Repository files navigation

Hadoop Cluster Proof Of Concept

This project will provide insight on the tools / knowledge required to create and maintain a Hadoop Cluster.

What is this repository for?

  • This repository will contain all files necessary to re-create this project.
  • Start Date: 2/7/2017

Installation

  1. Creating the NameNode
    Setup machine alias in host file:

    $ nano /etc/hosts Replace any / all of the lines with the following entry.

    10.0.0.1 NameNode

    Setup SSH Server

    Generate an SSH key for the root user

    $ ssh-keygen -t rsa -P ""

    If prompted for SSH key file name, Enter file in which to save the key (/root/.ssh/id_rsa) and press ENTER. Next put the key to authorized_keys directory for future password-less access.
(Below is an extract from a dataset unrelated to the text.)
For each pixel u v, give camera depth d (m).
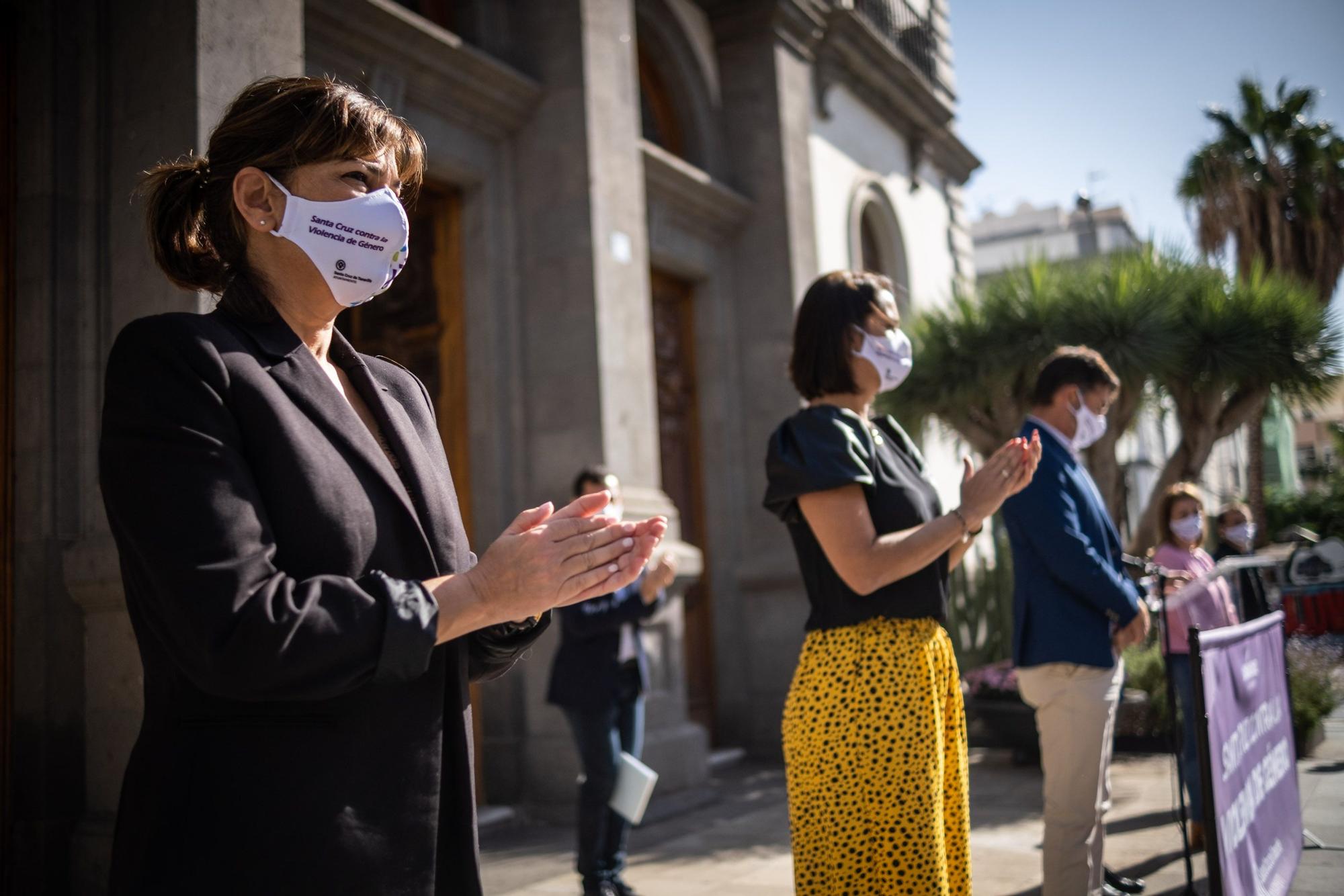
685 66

    $ cat /root/.ssh/id_rsa.pub >> /root/.ssh/authorized_keys

    $ chmod 700 ~/.ssh

    $ chmod 600 ~/.ssh/authorized_keys

    Download and Install Hadoop distribution

    root@NameNode:~# cd /usr/local/

    root@NameNode:/usr/local/# wget http://www-us.apache.org/dist/hadoop/common/stable2/hadoop-2.7.3-src.tar.gz

    root@NameNode:/usr/local/# tar -xzvf hadoop-2.7.2.tar.gz

    Setup Environment Variables

    Open .bashrc

    nano ~/.bashrc

    Append the following lines:

    export JAVA_HOME=/usr

    export HADOOP_HOME=/data01/hadoop

    export HADOOP_MAPRED_HOME=$HADOOP_HOME

    export HADOOP_COMMON_HOME=$HADOOP_HOME

    export HADOOP_HDFS_HOME=$HADOOP_HOME

    export YARN_HOME=$HADOOP_HOME

    export HADOOP_CONF_DIR=$HADOOP_HOME/etc/hadoop

    export YARN_CONF_DIR=$HADOOP_HOME/etf/hadoop

    You should now be able to test hadoop from the command line: $ hadoop version

  2. Configuring the NameNode

    Hadoop uses several XML files located in /data01/hadoop/etc/hadoop in order to read all the runtime parameters.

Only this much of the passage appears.